Я вздохнул, вспомнил о великане, чья исполинская спина уже проплывала мимо слепых гирлянд Театрального бульвара, и припустил за ним следом. «Золотые шары» — понеслось мне вдогонку.
С перчаткой я решил повременить: желание взглянуть на избранницу Буонарроти пересилило все рыцарские порывы. Какой она должна быть, обладательница такой маленькой перчатки? На ум шли одни Мадонны. Вытащив находку, я полюбовался пуговицами, крошечными вязаными пальчиками и узким запястьем. Потом попытался втиснуть в перчатку свою худую угловатую ручищу и, окончательно войдя в роль ищейки, даже ее понюхал. Пахла она грушами.

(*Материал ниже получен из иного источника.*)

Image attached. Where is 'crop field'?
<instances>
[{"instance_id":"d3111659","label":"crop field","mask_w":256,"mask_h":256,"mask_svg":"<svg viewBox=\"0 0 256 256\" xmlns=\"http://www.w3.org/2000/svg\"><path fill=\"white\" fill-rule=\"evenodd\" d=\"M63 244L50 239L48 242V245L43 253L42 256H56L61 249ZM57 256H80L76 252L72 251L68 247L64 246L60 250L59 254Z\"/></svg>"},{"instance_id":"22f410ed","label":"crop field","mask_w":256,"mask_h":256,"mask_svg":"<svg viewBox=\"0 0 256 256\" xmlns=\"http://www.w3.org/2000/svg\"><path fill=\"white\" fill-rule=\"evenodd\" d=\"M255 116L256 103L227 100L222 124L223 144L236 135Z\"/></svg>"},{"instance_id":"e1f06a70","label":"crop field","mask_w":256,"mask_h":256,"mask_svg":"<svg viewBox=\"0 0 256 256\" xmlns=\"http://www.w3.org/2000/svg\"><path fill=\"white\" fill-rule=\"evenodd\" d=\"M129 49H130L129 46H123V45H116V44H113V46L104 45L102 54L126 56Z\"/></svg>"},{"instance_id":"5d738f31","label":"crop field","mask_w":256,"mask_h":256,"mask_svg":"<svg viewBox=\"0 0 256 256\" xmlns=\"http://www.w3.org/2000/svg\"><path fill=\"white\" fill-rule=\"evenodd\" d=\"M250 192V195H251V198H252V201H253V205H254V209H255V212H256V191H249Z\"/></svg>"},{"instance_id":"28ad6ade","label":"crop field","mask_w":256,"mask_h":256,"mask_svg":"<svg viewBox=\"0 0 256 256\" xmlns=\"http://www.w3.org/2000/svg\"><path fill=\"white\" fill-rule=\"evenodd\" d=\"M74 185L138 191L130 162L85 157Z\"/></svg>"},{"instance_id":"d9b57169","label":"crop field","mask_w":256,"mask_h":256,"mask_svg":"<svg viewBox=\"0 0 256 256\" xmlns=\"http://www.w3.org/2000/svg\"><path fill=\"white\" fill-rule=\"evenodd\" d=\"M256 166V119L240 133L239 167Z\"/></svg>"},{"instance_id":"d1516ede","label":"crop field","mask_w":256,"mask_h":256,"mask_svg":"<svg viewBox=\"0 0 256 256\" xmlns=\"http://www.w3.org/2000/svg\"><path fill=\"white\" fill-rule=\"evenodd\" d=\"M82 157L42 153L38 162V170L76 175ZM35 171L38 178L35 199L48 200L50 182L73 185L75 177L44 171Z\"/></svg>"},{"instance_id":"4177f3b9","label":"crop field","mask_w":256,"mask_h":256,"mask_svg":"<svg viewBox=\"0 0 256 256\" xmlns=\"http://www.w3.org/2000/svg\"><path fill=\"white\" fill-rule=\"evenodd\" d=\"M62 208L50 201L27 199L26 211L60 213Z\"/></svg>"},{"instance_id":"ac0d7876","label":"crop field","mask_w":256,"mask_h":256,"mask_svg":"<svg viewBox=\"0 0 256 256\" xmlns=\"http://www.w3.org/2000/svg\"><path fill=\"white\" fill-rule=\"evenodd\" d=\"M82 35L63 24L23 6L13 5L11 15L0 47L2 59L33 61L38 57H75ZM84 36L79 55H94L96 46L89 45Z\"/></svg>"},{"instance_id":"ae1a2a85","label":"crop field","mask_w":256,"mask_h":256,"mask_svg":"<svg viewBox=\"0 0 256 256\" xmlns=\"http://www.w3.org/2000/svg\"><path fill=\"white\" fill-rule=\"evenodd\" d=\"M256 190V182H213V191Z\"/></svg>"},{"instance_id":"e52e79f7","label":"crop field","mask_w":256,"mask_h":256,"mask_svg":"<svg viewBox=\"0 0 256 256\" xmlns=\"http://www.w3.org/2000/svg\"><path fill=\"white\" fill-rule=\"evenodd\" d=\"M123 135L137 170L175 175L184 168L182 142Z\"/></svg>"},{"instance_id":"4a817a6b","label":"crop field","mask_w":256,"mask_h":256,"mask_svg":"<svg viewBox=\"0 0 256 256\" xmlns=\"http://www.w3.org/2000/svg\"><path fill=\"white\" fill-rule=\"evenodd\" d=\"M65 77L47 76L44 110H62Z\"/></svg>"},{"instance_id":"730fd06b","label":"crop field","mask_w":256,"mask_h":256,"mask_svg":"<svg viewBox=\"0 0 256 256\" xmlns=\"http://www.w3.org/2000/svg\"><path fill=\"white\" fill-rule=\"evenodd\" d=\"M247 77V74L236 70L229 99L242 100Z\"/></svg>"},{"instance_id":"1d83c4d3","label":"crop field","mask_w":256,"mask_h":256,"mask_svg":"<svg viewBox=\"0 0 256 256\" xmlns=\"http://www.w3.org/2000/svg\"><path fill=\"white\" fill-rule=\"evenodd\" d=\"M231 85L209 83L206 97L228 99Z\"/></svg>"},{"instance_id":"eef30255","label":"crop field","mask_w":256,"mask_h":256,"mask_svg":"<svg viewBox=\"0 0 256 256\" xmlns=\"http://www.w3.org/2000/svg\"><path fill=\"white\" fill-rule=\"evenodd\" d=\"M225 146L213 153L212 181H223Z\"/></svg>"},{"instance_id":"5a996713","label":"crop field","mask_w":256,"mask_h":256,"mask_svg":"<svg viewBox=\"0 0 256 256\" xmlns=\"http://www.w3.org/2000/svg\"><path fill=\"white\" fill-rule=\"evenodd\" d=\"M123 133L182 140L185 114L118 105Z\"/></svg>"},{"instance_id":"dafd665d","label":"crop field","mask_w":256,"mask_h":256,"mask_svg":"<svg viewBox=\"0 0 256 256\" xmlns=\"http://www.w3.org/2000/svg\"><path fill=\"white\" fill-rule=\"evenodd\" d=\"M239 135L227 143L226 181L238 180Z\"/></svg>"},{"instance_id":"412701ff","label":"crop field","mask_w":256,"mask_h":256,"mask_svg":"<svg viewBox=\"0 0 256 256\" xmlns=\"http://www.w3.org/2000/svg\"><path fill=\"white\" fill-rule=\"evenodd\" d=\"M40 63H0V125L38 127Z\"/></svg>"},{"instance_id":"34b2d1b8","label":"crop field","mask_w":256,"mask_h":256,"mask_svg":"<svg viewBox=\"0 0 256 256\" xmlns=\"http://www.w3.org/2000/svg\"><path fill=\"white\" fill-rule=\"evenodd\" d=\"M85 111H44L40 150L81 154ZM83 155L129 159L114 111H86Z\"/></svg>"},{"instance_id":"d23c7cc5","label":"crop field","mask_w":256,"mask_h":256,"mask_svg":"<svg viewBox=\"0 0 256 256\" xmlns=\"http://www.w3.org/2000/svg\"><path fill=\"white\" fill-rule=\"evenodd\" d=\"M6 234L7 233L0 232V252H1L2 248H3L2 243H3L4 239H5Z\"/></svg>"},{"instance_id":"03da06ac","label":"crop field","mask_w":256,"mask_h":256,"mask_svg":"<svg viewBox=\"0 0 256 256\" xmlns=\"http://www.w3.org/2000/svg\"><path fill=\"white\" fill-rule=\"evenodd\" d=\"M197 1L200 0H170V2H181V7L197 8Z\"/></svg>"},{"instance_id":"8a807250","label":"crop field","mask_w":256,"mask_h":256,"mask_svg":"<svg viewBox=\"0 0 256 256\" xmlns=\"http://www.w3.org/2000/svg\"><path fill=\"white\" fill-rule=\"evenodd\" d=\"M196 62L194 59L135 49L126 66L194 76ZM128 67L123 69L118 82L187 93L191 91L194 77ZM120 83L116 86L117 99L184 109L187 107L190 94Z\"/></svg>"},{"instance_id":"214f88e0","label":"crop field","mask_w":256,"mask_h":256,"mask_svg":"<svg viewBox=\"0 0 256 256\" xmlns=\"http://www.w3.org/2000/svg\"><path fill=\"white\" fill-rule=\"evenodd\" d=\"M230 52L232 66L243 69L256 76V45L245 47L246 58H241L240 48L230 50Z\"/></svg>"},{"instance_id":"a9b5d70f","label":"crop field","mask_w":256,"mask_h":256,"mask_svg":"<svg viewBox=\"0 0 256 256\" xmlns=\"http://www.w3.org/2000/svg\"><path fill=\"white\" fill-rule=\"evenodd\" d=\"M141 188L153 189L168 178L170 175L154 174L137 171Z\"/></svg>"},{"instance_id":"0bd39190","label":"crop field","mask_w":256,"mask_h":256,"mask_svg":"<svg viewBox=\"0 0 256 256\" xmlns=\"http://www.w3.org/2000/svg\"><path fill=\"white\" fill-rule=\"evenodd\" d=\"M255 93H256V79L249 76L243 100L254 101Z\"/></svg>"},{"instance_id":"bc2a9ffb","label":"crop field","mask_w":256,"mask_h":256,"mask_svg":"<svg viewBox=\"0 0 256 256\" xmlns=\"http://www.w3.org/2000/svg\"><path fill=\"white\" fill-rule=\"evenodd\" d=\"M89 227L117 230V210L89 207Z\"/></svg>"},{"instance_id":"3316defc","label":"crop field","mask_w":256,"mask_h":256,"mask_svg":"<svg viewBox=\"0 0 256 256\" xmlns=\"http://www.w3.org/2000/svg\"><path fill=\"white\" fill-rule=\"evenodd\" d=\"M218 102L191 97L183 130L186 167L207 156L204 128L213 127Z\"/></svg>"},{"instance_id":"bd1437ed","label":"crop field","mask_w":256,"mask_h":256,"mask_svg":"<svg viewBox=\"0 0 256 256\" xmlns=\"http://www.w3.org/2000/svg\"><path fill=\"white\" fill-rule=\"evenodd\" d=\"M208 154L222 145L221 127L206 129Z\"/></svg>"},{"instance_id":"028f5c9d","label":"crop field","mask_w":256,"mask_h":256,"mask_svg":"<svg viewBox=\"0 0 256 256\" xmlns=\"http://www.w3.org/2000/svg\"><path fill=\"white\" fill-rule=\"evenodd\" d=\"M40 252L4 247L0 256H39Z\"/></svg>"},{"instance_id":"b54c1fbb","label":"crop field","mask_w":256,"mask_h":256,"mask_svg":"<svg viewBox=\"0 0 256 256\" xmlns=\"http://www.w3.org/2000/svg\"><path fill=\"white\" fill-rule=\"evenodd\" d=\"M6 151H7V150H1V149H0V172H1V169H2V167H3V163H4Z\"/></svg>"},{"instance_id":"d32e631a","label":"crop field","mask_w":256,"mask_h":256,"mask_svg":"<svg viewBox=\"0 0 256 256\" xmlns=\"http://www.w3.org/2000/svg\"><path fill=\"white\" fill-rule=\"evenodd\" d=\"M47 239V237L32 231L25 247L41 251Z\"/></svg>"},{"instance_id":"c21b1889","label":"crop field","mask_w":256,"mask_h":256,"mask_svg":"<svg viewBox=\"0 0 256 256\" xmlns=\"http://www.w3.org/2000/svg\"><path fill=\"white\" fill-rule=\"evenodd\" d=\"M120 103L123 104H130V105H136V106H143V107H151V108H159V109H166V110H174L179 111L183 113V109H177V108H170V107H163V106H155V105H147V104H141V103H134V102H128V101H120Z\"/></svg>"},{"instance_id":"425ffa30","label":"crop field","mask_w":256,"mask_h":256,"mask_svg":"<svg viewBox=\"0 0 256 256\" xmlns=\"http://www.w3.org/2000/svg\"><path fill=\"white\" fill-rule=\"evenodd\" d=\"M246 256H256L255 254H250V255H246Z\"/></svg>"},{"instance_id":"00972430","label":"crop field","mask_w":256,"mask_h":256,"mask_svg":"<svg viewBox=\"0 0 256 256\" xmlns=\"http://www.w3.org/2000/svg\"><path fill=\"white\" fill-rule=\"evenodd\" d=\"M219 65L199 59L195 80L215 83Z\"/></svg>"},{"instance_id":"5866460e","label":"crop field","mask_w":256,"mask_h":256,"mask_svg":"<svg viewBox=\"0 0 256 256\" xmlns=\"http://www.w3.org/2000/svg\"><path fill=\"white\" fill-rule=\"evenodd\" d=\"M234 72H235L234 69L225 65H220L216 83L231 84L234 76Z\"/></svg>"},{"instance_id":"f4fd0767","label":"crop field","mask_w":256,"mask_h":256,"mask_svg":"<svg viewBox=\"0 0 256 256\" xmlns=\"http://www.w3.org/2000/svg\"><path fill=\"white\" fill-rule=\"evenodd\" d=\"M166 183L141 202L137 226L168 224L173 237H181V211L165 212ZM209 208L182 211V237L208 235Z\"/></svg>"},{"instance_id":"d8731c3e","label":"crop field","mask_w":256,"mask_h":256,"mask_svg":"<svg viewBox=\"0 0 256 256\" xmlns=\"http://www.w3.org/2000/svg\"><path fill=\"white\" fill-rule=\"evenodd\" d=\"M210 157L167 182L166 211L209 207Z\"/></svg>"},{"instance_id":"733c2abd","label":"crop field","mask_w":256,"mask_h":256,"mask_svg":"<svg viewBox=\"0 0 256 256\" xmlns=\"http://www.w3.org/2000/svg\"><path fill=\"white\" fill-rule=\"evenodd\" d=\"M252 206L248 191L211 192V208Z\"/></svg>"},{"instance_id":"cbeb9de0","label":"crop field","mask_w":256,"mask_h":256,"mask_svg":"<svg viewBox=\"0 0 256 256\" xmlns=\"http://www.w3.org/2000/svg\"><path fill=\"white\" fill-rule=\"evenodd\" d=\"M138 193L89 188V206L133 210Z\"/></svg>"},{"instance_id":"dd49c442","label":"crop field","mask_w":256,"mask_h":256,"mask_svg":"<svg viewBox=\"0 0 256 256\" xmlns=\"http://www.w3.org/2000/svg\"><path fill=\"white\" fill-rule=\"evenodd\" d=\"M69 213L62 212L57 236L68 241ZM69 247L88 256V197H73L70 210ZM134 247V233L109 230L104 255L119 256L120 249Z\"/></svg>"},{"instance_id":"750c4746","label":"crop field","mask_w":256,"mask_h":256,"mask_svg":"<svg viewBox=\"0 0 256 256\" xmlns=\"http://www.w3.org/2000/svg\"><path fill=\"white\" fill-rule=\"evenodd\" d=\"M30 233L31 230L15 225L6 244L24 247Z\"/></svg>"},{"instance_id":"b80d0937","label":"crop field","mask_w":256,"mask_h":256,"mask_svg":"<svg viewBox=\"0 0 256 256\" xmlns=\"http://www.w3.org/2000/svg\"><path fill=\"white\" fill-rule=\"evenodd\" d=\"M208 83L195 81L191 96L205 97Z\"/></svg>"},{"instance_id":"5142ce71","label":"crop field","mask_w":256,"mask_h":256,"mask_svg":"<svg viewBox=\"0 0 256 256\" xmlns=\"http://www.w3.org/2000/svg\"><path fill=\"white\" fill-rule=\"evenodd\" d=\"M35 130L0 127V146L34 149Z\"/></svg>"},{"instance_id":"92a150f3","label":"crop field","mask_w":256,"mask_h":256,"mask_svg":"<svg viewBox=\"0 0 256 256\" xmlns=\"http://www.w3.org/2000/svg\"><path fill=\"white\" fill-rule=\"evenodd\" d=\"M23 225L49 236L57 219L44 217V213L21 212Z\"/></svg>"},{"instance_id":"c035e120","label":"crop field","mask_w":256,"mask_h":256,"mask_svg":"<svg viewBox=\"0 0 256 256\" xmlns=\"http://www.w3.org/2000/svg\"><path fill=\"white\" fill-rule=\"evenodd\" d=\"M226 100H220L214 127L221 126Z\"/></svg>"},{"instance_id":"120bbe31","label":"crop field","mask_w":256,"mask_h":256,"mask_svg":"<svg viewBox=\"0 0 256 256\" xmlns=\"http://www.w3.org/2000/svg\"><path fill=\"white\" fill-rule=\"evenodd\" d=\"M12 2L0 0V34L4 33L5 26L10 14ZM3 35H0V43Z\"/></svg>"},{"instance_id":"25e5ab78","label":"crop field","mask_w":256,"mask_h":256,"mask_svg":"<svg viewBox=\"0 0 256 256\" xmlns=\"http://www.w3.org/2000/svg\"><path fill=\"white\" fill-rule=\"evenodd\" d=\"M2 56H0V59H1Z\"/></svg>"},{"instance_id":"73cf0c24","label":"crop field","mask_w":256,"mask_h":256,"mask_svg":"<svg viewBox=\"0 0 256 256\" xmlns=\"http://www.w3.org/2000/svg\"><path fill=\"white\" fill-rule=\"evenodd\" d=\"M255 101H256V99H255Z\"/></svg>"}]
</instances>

Великан меж тем продолжал свой путь, никуда не сворачивая и не останавливаясь, и только однажды, проходя мимо бывшего кукольного театра, позволил себе задержаться у цветастой, зовущей в блистающий мир тумбы. На набережной он совсем сбил меня с толку, лихо свернув направо. Значит, любоваться зелеными водами в синем тумане он не собирался. Признаюсь честно, я был разочарован, когда десятью минутами позже он стал решительно взбираться по щербатым ступенькам к цирку. Летающие слоны. Огненные кольца. Говорящие собаки. Медведи на роликах. Шары под куполом. Шары сладкой ваты. А перчатка детская.
Мое воображение — враг мой. Перескакивая через три ступеньки, расстроенный не на шутку, я ругал себя на чем свет стоит. Какая к черту Мадонна? И чего вообще ожидал я от этой погони? Пришлось даже остановиться — в висках стучало так, будто я пару лет ходил вниз головой, а сегодня сделал обратный поворот на сто восемьдесят градусов. И точно — из носа хлынула кровь. Такого со мной не случалось с тех самых пор, когда я, пятилетний, с бороздами свежих слез на чумазых щеках, бежал за тающим в дорожной пыли автомобилем отца.